Google has launched a new AI image generator called ImageFX that will be available through Labs and is built on top of the Imagen 2 model powering AI image creation in Bard.
ImageFX is part of a growing family of tools from Google aimed at specific aspects of generative artificial intelligence, joining MusicFX for music generation and TextFX for stylized text.
Imagen 2 was built by Google’s advanced AI lab DeepMind and can generate a range of images and styles from a simple text prompt. The company claims it produces “the highest quality images yet” compared to previous models.
As well as the new ImageFX standalone tool and Bard, Imagen 2 is also coming to Duet AI the generative artificial intelligence service built into Workspace apps like Docs and Slides.
What is ImageFX and how does it work?
There are a multitude of AI image-generation tools on the market with a range of special features, training datasets and price points. What makes ImageFX standout for me is the novel approach Google has taken to refining the prompt.
Prompt creation is one of the most important skills in creating anything using generative AI. The better your prompt the closer the output will be to what's in your mind.
With ImageFX Google has taken some of the user interface techniques developed for MusicFX, namely “expressive chips” that let you quickly experiment with changes.
You type out the prompt you want, for example “a photorealistic depiction of a dog riding a surfboard” and it will highlight the key words such as photorealistic, dog and surfboard, easily allowing you to select alternatives for each keyword from a dropdown menu.
Google says this, in combination with the underlying Imagen model, “delivers our highest-quality images yet, as well as improvements in areas that text-to-image systems often struggle with and keeps images free of distracting visual artefacts.”
Image safety and misinformation
To combat the risk of ImageFX or any tool with Imagen 2 as its base model from being used to create misinformation or deepfake images, Google has added SynthID to generated pictures.
SynthID was a technique built by DeepMind that embeds a hidden-to-humans watermark in generated content.
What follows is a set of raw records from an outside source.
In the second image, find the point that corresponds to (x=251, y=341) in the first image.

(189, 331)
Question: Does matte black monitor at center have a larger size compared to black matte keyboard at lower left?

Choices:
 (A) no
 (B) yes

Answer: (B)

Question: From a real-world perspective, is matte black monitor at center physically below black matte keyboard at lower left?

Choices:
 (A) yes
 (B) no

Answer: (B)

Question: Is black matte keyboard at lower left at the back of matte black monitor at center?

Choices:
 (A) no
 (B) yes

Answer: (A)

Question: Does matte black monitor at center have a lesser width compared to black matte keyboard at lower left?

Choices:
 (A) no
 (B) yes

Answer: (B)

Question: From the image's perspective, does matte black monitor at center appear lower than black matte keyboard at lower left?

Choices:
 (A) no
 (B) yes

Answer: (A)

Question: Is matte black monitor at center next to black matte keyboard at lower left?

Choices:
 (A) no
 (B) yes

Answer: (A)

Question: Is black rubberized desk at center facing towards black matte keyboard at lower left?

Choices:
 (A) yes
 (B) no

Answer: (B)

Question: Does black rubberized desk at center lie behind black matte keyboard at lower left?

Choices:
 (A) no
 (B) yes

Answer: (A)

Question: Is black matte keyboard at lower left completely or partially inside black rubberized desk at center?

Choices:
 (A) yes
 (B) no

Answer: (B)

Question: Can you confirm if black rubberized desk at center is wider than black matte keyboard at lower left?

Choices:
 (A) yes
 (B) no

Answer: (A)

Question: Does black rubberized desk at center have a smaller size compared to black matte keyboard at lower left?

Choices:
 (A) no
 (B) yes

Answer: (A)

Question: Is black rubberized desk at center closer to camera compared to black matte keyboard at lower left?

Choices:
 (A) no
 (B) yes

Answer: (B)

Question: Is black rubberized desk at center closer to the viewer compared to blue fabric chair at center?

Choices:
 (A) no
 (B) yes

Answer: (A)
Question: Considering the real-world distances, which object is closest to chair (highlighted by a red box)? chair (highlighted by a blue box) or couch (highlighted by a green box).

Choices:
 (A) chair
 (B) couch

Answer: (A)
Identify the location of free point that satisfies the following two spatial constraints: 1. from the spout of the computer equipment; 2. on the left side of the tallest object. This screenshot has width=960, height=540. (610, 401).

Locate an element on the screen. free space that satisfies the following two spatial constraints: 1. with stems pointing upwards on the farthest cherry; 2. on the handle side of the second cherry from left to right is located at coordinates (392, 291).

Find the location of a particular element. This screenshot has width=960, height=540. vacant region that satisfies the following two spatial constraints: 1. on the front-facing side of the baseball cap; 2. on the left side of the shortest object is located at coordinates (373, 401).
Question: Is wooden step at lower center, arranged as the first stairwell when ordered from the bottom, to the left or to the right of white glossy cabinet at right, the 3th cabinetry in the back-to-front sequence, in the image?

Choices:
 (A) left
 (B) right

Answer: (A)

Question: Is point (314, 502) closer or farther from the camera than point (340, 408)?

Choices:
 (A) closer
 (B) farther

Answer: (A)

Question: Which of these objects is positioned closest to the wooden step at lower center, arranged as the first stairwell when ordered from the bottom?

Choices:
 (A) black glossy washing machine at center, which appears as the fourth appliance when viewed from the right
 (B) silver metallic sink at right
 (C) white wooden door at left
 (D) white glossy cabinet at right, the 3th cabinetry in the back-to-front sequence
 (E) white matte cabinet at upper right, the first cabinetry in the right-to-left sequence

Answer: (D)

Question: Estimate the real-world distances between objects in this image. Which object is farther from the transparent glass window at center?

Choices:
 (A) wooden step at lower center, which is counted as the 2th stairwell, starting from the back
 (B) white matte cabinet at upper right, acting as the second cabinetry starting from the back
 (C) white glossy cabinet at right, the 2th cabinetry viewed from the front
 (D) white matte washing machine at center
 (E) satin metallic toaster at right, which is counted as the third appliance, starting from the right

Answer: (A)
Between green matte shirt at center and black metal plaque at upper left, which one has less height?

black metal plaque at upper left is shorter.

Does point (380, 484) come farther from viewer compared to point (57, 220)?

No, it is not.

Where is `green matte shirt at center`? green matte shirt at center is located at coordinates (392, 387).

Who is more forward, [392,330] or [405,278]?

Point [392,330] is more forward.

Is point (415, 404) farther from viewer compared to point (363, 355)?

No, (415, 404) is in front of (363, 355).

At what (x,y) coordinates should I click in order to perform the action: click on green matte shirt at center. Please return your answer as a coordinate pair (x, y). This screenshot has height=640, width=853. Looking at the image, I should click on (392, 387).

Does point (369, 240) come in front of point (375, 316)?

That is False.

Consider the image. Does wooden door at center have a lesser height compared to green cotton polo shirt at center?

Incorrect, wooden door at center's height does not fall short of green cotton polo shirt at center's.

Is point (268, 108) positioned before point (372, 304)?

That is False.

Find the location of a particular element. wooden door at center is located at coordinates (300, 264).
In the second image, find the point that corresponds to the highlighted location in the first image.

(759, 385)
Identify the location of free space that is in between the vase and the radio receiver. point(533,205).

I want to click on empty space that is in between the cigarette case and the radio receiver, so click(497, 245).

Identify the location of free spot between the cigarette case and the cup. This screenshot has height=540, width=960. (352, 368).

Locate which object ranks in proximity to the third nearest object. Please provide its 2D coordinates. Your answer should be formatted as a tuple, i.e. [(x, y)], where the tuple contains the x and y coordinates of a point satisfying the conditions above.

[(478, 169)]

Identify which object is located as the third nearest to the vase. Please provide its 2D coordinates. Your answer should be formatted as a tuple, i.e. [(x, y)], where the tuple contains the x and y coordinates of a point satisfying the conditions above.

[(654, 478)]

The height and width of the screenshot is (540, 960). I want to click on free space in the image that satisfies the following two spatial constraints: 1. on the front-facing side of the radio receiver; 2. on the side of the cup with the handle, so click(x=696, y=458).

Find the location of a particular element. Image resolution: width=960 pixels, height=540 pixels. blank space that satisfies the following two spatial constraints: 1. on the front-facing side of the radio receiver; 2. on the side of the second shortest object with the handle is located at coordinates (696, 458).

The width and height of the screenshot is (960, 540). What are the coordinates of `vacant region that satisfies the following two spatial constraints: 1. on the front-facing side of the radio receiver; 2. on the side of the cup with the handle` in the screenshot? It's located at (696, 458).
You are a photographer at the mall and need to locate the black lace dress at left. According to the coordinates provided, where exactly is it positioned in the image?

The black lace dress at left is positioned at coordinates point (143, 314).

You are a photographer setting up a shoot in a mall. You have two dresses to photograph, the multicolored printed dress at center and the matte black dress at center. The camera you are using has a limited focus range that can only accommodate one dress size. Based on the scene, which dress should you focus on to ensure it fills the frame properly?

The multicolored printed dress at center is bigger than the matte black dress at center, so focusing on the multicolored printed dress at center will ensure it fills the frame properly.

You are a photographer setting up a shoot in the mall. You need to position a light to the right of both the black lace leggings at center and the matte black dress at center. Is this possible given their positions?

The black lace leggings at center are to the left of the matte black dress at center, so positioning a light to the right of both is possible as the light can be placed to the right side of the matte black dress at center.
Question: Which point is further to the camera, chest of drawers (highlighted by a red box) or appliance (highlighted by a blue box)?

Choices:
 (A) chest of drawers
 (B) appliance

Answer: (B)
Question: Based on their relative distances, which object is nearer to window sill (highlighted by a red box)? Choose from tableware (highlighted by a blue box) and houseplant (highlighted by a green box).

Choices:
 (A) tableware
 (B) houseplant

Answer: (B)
This works across music, video and images. In an image it is hidden in the pixels and can’t be easily cut out or removed and can be used to identify the artificial origins of even the most realistic image.
In addition to SynthID Google has worked to ensure its training data has guardrails in place that limit the output of violent, offensive or sexually explicit content. There are also then further filters to stop the model from generating images of known or named individuals.
“We also conduct extensive adversarial testing to identify and mitigate potential harmful and problematic content,” a spokesperson explained. “In addition, all images generated using ImageFX include IPTC metadata, giving people more information whenever they encounter our AI-generated images.”
ImageFX is currently only available through Google’s AI Test Kitchen alongside MusicFX, TextFX and Generative AI Search. It is also restricted to the U.S., Kenya, New Zealand, and Australia and only in English.
However, you can experiment with Imagen 2, the model powering ImageFX in Google Bard, Duet AI in Workspace and Google Cloud’s Vertex AI more widely.